We conclude that NCPAP with mask as interface is equally effective as providing NCPAP with short bi-nasal prongs, but causes less PIE and nasal trauma. We have used Bubble CPAP as a primary mode of respiratory support thus making our results more generalizable and applicable in resource-limited settings. As masks and prongs cause nasal trauma in differing distribution, we suggest that the interface to be alternated after every 72 hours if NCPAP to be used for prolonged duration. We recommend more multicentric RCTs with appropriate sample size to evaluate impact of various delivery interfaces on NCPAP success along with associated side effects.

Acknowledgments: Dean, LTMMC and Hospital, Mumbai for permission. Dr Nandkishor S Kabra (Associate professor, Department of Neonatology, Seth G.S. Medical college and KEM Hospital, Mumbai) for analyzing the data.

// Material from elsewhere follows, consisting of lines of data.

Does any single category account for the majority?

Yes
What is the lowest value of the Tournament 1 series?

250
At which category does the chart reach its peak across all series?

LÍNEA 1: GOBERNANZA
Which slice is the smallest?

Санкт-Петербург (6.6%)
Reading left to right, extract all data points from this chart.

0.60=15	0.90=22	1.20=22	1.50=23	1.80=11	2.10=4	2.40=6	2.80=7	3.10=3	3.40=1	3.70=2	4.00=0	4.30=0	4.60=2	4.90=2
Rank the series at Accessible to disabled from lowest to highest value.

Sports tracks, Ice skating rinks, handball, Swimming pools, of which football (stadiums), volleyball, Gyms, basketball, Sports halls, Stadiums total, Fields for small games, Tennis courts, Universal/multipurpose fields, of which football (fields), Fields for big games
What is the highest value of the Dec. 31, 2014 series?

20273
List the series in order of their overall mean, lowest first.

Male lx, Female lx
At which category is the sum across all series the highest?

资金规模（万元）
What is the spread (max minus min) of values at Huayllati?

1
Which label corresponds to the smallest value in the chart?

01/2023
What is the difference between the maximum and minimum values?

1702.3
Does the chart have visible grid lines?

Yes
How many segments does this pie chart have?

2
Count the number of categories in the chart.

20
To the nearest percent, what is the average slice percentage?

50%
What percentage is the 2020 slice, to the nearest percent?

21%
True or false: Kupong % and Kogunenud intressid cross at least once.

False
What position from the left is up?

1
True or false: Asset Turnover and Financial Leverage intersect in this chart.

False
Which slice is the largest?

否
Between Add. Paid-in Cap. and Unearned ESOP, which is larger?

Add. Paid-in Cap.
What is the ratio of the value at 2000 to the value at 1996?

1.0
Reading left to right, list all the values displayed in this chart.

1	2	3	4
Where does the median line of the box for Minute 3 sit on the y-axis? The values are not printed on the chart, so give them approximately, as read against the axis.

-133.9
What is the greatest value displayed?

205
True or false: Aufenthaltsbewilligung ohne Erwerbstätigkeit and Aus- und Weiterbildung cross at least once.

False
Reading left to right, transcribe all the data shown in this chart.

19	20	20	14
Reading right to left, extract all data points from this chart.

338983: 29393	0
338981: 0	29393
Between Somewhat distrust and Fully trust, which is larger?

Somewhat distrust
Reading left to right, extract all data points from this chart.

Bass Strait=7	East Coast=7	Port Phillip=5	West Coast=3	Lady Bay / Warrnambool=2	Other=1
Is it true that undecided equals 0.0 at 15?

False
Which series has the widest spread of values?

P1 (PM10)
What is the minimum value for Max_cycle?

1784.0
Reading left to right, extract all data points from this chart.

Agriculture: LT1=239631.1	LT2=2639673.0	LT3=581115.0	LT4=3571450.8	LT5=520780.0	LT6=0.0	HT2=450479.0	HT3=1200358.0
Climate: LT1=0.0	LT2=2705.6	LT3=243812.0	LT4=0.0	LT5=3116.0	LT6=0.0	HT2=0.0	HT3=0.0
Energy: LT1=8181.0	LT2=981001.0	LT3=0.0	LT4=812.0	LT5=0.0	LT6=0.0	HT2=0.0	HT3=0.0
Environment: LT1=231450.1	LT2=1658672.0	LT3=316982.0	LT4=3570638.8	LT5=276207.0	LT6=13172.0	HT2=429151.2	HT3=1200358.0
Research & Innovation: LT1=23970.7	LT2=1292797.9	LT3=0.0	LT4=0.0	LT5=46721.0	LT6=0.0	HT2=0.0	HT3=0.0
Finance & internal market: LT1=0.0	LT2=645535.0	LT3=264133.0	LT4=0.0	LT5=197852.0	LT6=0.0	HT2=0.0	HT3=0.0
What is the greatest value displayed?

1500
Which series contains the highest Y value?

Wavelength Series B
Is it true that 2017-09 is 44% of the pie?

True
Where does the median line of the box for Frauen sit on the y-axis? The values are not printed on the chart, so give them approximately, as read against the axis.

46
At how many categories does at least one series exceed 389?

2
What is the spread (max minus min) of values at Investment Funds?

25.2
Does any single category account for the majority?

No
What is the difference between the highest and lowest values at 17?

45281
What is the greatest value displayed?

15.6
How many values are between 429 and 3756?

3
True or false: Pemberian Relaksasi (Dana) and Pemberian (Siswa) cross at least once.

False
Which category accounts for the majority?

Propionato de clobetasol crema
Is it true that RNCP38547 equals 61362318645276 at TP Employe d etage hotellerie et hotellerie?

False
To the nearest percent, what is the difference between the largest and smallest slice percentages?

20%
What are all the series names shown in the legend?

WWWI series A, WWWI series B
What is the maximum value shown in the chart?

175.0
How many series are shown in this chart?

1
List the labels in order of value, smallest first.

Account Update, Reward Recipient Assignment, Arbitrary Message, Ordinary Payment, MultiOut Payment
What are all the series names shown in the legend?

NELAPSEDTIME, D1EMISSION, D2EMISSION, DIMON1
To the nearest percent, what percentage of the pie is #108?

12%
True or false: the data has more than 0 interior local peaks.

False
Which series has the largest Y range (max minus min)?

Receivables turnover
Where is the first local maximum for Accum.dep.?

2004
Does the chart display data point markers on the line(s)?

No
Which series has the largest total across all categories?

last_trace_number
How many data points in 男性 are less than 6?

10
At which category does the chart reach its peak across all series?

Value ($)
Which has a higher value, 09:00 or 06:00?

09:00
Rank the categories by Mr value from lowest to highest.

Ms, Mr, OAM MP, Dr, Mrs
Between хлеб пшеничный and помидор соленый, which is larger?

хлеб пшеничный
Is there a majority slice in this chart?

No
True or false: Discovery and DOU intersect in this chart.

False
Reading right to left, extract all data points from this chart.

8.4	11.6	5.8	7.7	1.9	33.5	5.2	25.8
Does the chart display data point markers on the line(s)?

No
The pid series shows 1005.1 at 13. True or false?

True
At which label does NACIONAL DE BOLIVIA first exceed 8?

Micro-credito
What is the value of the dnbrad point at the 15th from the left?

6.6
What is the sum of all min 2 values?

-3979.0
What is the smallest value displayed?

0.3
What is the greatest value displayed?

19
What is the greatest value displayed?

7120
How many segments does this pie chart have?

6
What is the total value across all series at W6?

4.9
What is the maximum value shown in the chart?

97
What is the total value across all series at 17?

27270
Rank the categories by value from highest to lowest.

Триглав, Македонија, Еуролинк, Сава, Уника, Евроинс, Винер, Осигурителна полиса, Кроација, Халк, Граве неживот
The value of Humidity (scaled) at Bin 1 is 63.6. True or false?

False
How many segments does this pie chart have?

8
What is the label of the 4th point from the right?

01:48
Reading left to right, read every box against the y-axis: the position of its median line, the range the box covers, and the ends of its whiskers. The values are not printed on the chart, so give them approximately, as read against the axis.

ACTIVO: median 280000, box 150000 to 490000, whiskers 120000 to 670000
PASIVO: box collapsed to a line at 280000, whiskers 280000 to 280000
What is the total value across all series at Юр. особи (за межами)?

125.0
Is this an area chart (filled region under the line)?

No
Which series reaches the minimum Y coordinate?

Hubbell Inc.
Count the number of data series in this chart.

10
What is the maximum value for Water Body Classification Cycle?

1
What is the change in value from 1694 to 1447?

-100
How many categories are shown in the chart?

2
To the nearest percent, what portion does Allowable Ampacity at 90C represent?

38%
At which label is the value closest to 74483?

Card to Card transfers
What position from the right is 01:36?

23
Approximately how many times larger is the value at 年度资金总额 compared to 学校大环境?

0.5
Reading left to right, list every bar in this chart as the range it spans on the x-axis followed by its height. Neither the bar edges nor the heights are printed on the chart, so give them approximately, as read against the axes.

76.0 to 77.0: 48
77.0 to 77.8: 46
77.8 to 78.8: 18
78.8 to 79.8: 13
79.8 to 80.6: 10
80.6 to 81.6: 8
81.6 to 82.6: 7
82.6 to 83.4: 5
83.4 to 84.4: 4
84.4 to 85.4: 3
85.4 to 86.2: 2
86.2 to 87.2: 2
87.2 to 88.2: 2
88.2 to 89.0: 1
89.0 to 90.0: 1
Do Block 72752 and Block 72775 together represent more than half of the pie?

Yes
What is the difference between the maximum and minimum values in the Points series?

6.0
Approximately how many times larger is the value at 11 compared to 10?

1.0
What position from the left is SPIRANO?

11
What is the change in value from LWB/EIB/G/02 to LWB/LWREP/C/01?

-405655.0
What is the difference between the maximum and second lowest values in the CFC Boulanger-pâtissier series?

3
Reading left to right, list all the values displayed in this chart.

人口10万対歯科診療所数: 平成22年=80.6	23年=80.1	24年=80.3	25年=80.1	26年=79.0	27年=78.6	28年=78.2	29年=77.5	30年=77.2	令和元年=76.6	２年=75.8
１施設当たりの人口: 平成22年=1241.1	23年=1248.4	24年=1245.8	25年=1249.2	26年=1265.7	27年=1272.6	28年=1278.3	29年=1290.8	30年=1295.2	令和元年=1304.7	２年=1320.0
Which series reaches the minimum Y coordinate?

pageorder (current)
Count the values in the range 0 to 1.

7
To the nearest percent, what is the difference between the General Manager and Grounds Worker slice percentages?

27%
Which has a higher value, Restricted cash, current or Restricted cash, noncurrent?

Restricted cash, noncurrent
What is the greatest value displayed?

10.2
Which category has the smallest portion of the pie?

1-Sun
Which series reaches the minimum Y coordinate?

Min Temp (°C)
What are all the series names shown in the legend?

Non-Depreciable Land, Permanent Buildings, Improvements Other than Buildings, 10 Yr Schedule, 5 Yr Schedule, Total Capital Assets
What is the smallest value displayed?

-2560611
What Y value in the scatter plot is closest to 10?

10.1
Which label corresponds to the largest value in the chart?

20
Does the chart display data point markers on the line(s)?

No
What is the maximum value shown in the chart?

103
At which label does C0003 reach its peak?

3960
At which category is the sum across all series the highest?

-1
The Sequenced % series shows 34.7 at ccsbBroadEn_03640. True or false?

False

Contributors: SG, JM, HP: conceived and designed the study; JM, AU, SM: were involved in patient care; SG, DGH, HP: collected the data; SG, HP: analysis and interpretation of data; SG, DGH, JM: Drafting the manuscript. All authors approved the final manuscript.

Funding: None; Competing interests: None stated.

 


What is Already Known?

• Nasal Continuous Positive Airway Pressure (CPAP) can be delivered by using Nasal mask or Nasal prongs as an interface in preterm infants with respiratory distress.

What This Study Adds?

• Nasal mask is as effective as prongs for NCPAP delivery in preterm infants but causes less nasal trauma and pulmonary interstitial emphysema.